**Text shown:**
Additions come in various flavors. Yes, “addiction” is a trigger word, but I don’t consider my sugar addiction to be terrible. I just don’t raise it with my diabetes doctor a lot.

My wife is there, often, to protect me. And I appreciate it. But at times I am compelled to remind her that I am not the only one in the family with “issues.” Suzi is a chorizo addict. She buys more chorizo in a month than the normal American family does in a decade.

Now, at first, I had some concerns. But as time has rolled by, I have begun see Suzi has a point. We don’t think of chorizo as some kind of sausage. It’s just a basic ingredient, like salt and pepper. This recipe, from Eric Landard, is the perfect example. It’s a chicken pot pie basically but the potatoes are gone, replaced by chorizo. And the chorizo spice is doubled down with some paprika.

This is a meal of substance that you can enjoy year round. Well, a warm summer night might be a tad challenging. But, it’s only early April and there is still time for hearty and steaming hot.


Iberian Chicken Pie

Yield: serves 6

Ingredients:

  • 1 tablespoon butter
  • 1 tablespoon olive oil
  • 1 pound chicken, cut into cubes
  • 7 ounces chorizo, sliced
  • 2 garlic cloves, finely chopped
  • 1 teaspoon cayenne pepper
  • 1 14 ½ ounce can of diced tomatoes
  • 2teaspoons paprika
  • 1 tablespoon chopped fresh flat-leaf parsley
  • 1 quantity (14 ½ ounces) flaky pastry dough (see page 10 in Eric’s book for the best)

**Source data:**
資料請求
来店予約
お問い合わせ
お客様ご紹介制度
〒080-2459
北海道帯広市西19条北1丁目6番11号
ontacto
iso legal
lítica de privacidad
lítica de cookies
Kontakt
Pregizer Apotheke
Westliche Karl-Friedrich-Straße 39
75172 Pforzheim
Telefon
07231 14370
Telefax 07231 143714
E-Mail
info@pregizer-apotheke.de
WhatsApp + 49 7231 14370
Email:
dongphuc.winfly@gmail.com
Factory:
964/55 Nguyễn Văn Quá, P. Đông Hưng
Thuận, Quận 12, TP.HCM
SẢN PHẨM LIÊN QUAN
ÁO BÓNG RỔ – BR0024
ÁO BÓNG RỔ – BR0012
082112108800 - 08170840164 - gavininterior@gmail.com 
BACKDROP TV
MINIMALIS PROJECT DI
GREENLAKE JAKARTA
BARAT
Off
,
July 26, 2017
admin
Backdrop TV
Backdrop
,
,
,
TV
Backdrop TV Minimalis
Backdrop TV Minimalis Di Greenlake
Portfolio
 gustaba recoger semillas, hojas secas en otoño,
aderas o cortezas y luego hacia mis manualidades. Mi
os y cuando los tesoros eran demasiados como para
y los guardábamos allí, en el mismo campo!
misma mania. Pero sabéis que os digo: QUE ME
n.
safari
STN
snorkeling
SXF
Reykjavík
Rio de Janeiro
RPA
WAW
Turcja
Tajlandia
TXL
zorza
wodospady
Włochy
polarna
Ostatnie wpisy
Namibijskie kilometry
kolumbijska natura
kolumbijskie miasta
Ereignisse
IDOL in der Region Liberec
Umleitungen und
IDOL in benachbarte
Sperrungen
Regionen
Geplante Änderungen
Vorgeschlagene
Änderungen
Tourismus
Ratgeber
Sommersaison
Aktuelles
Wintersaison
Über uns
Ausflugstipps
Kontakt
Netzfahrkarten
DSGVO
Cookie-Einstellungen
--
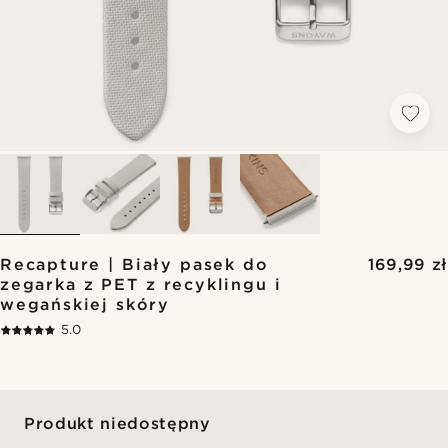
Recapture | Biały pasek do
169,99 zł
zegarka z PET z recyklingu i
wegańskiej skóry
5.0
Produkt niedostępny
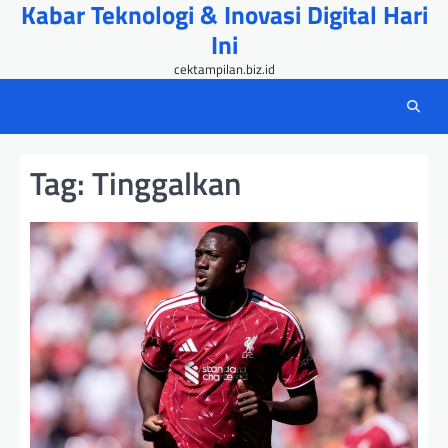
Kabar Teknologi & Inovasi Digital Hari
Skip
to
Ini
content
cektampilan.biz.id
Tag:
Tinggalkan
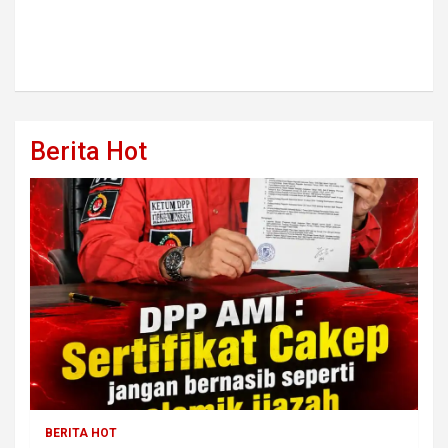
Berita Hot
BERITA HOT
...
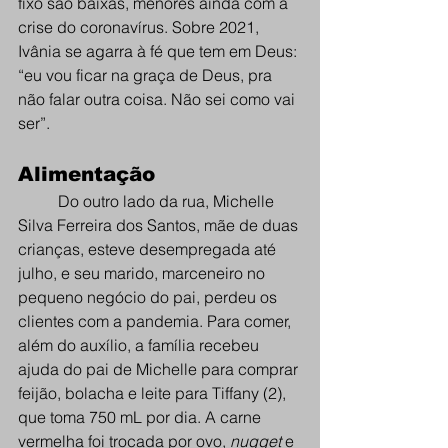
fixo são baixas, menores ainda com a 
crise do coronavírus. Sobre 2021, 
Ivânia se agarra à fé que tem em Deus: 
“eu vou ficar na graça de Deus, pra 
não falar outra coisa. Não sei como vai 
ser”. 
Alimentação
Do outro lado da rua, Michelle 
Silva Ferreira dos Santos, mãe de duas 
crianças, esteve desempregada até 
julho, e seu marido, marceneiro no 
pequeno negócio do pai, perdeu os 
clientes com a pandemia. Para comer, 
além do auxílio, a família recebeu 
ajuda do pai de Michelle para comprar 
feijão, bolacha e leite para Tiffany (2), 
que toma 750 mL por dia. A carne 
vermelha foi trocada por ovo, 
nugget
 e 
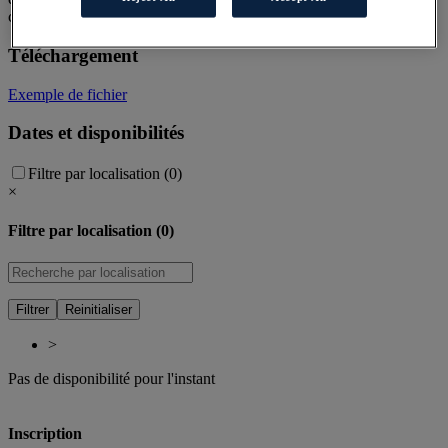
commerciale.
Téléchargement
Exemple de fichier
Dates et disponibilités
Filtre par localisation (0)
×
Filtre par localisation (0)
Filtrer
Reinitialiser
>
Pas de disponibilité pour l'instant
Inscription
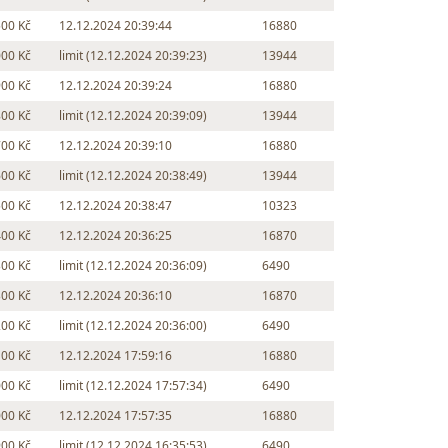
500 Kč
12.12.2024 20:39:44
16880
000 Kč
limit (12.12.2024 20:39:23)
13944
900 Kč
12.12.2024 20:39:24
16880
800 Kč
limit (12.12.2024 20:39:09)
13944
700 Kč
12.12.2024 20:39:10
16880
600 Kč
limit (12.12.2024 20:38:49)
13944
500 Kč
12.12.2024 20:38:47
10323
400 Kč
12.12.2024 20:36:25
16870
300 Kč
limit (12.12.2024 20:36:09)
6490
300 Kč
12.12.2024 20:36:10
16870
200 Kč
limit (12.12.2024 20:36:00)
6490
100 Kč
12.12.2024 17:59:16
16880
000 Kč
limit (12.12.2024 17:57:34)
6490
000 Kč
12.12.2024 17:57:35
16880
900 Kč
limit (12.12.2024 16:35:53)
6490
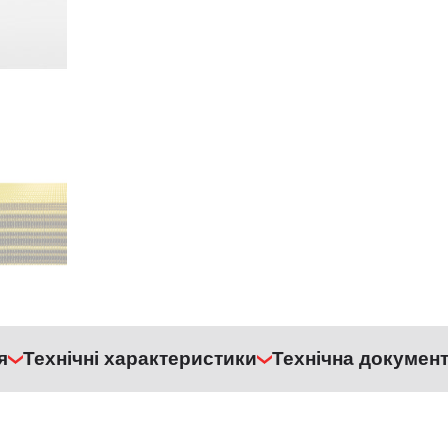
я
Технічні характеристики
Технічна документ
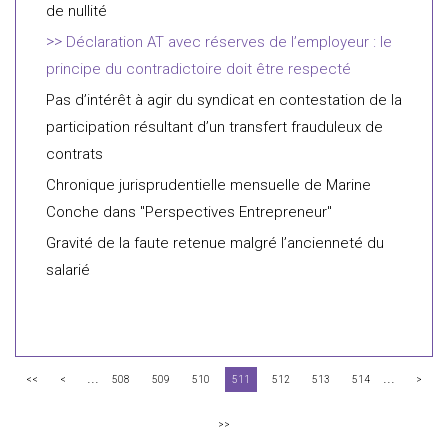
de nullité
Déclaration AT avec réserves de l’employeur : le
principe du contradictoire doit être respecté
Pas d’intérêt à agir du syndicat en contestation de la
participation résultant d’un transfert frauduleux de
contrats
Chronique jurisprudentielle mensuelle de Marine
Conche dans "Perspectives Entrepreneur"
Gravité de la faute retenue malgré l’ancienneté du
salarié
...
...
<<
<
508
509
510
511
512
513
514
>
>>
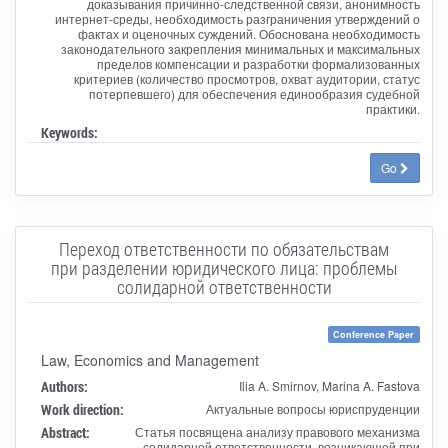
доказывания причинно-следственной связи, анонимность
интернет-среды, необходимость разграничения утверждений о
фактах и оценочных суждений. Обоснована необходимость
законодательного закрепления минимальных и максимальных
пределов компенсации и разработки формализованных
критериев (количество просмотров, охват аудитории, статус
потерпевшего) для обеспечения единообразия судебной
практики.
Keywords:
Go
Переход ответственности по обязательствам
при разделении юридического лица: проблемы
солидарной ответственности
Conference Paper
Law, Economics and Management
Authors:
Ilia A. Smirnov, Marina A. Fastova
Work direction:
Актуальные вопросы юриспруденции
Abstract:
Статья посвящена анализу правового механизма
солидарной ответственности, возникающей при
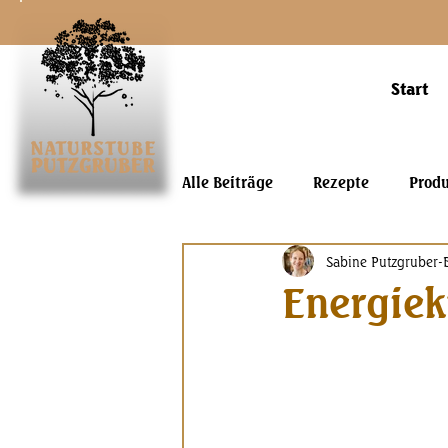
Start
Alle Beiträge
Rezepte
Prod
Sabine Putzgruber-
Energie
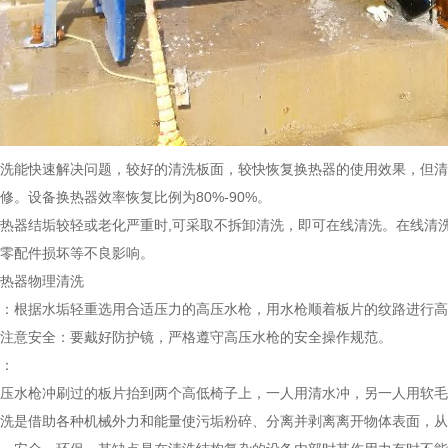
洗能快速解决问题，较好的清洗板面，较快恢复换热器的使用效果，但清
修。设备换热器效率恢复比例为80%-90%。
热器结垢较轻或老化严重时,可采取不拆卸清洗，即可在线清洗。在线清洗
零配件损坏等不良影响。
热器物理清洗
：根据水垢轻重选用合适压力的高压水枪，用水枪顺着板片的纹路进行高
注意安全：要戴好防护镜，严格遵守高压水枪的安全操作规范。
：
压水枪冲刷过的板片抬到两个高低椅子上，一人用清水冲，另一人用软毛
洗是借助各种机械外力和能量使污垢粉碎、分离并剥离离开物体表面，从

**Task instructions:**
**A.** In the entries, copy out the lines from the one containing "доказывания причинно-следственной связи, анонимность" up to and including the one containing "Переход ответственности по обязательствам".
**B.** Pick up the chicken and chorizo pie recipe after its last line and keep writing.

**Results by task:**
**A.**
доказывания причинно-следственной связи, анонимность
интернет-среды, необходимость разграничения утверждений о
фактах и оценочных суждений. Обоснована необходимость
законодательного закрепления минимальных и максимальных
пределов компенсации и разработки формализованных
критериев (количество просмотров, охват аудитории, статус
потерпевшего) для обеспечения единообразия судебной
практики.
Keywords:
Go
Переход ответственности по обязательствам

**B.**
  • All-purpose flour, for dusting
  • 1 egg, beaten
  • Salt and freshly ground

Preparation:

Heat the butter and oil in a skillet and sauté the chicken over medium heat until it starts to brown. Remove from the skillet and set aside. Add the chorizo to the skillet and sauté for a few minutes until it starts to release its oil, then add the garlic and cayenne and cook for a minute or so, stirring to make sure they don’t burn.

Add the tomatoes and paprika and return the chicken to the skillet. Bring to a boil, then reduce the heat and let the sauce simmer for 10 minutes.

Meanwhile, preheat the oven to 350°F.

Season the sauce with salt and pepper and stir in the parsley. Spoon the mixture into a large 31/4 quart ovenproof dish, about 12x8x2 inches.

Roll out the dough on a lightly floured surface. Brush the rim of the ovenproof dish with some of the beaten egg. Cover the pie with the pastry and trim off any excess. Use the trimmings to make leaf shapes to decorate the top of the pastry, if desired, using the beaten egg to hold them in place. Press the pastry edges against the rim of the dish to seal. Brush the pastry all over with more beaten egg.

Bake in the oven for 25-30 minutes, or until the top of the pie is crisp and golden.